Safety blitz nabs trucks

Trucks and trailers operating between the Port of Portland and south-west logging yards were targeted.

Trucks and trailers operating between the Port of Portland and south-west logging yards were targeted.

MORE than 50 per cent of the trucks and trailers inspected in a three-day road safety blitz in the south-west this week were found to have a defect.

A VicRoads spokeswoman said 101 trucks and trailers were inspected and 54 defect notices issued.

The spokeswoman said the blitz, which also involved WorkSafe and sheriffs from the Department of Justice, targeted load security and general roadworthy and maintenance issues.

The blitz focused on trucks and trailers operating between the Port of Portland and south-west logging yards.

The VicRoads spokeswoman said three fines were also issued for carrying a larger load than legally allowed, two fines for having an insecure load and one fine for unlicensed driving. 

VicRoads regulatory services director Richard Bell said this week’s inspection team included specialised heavy vehicle mechanics who undertook more rigorous safety testing of vehicles than previously. 

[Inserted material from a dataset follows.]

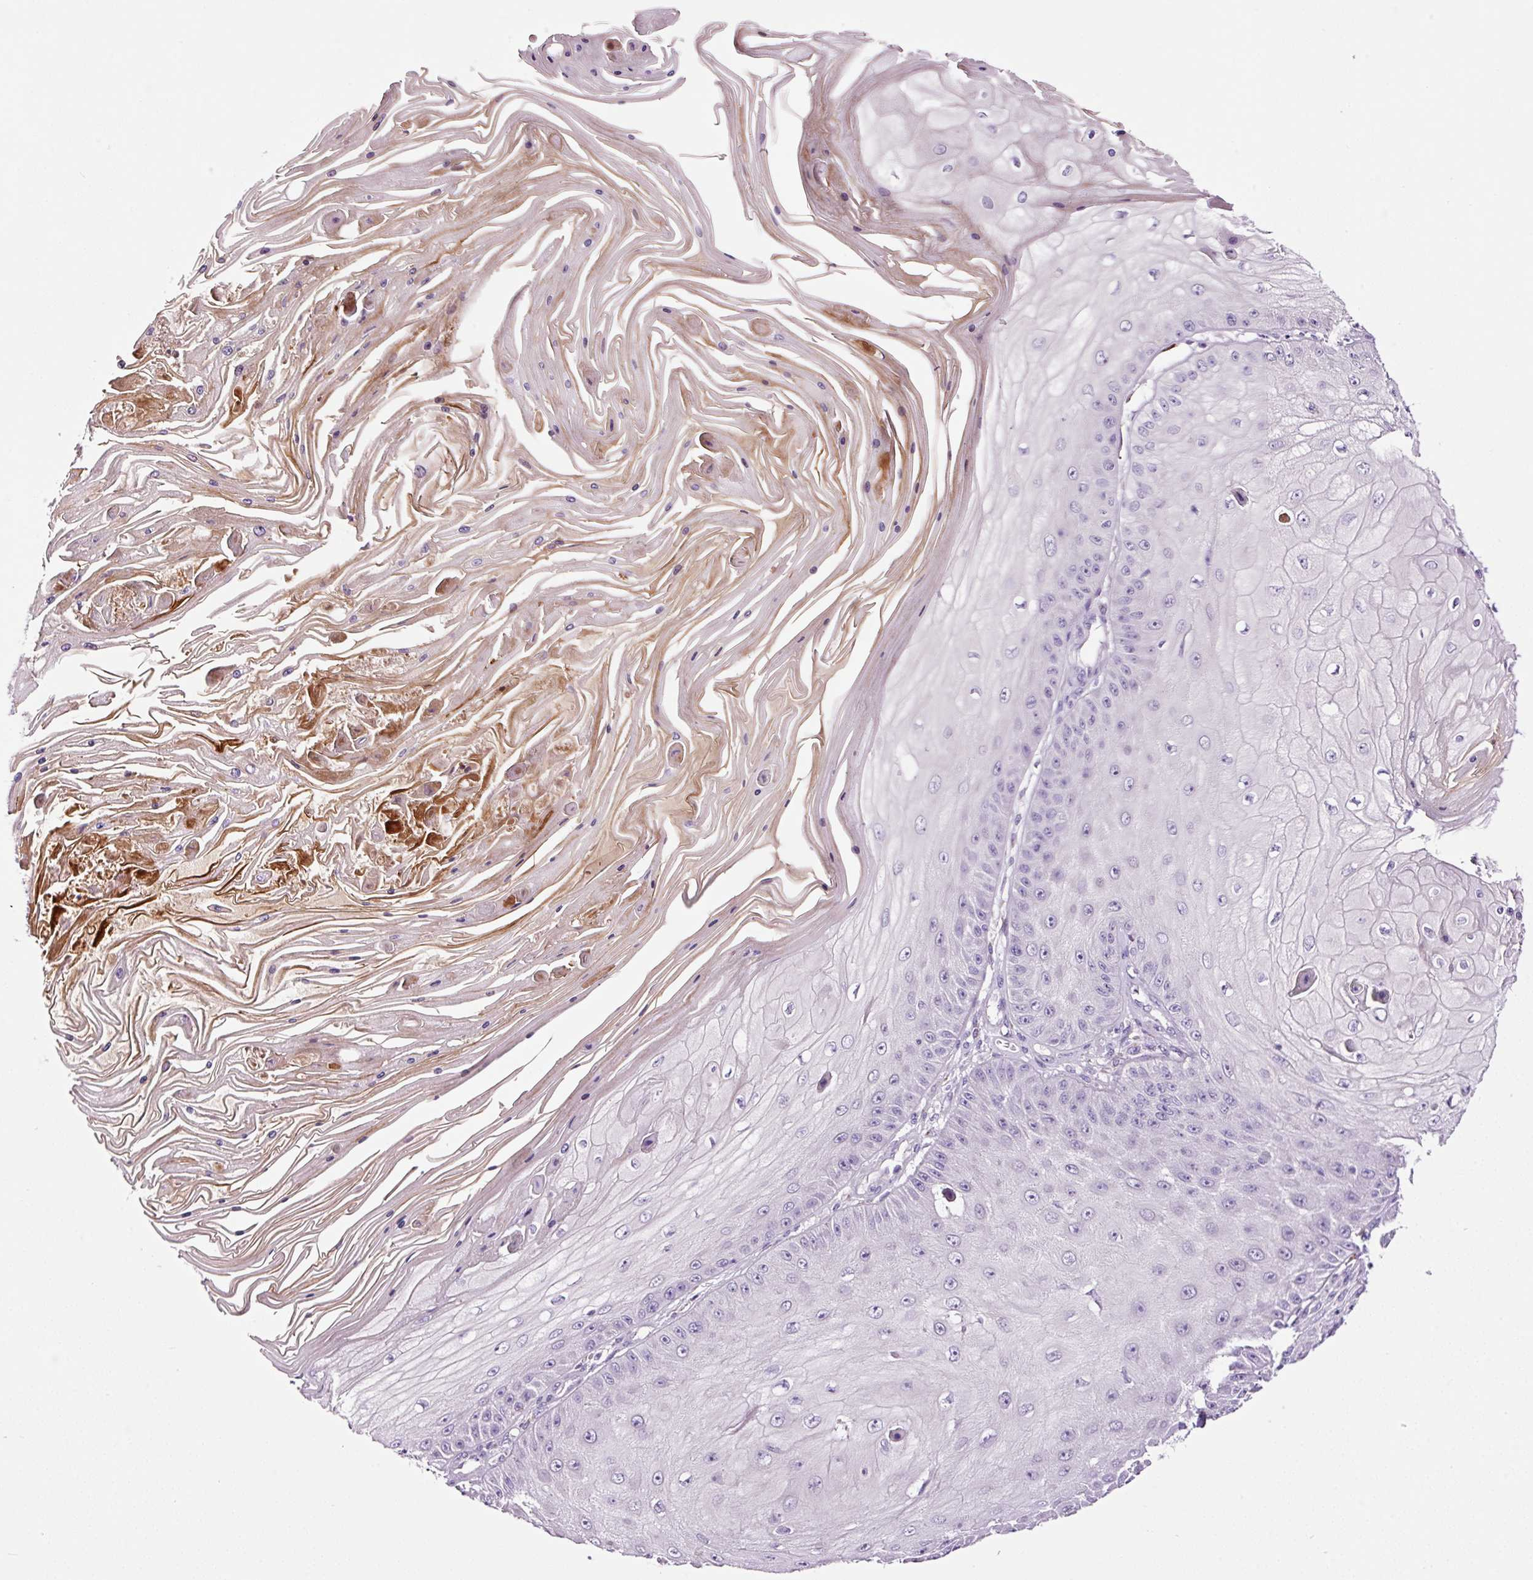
{"staining": {"intensity": "negative", "quantity": "none", "location": "none"}, "tissue": "skin cancer", "cell_type": "Tumor cells", "image_type": "cancer", "snomed": [{"axis": "morphology", "description": "Squamous cell carcinoma, NOS"}, {"axis": "topography", "description": "Skin"}], "caption": "Immunohistochemical staining of skin cancer (squamous cell carcinoma) reveals no significant expression in tumor cells. (DAB IHC visualized using brightfield microscopy, high magnification).", "gene": "PAM", "patient": {"sex": "male", "age": 70}}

“This was our first visit to the south-west with specialised heavy vehicle mechanics as part of a wider approach to heavy vehicle safety,” Mr Bell said. “This is all part of lifting the safety standard on the heavy vehicle industry Australiawide under the National Heavy Vehicle Regulator.”

Mr Bell said the majority of defects issued were for standard maintenance and roadworthy issues that companies would need to fix in the coming days.

“But it is still a concern that over 50 per cent of inspections resulted in a defect,” Mr Bell said. 

VicRoads found a 70 per cent defect rate when it did inspections in April last year in the Portland region.

“The results this week do show a gradual improvement and demonstrates that the message is starting to get through to the heavy vehicle industry,” Mr Bell said. 

“The more we have a presence around the state and continue to educate on the importance of safety in the industry, the more this will improve,” he said. 

VicRoads south-west director William Tieppo said there were a range of industries in the south-west such as the milk and timber industries that involved heavy vehicles so it was important to continually monitor truck safety.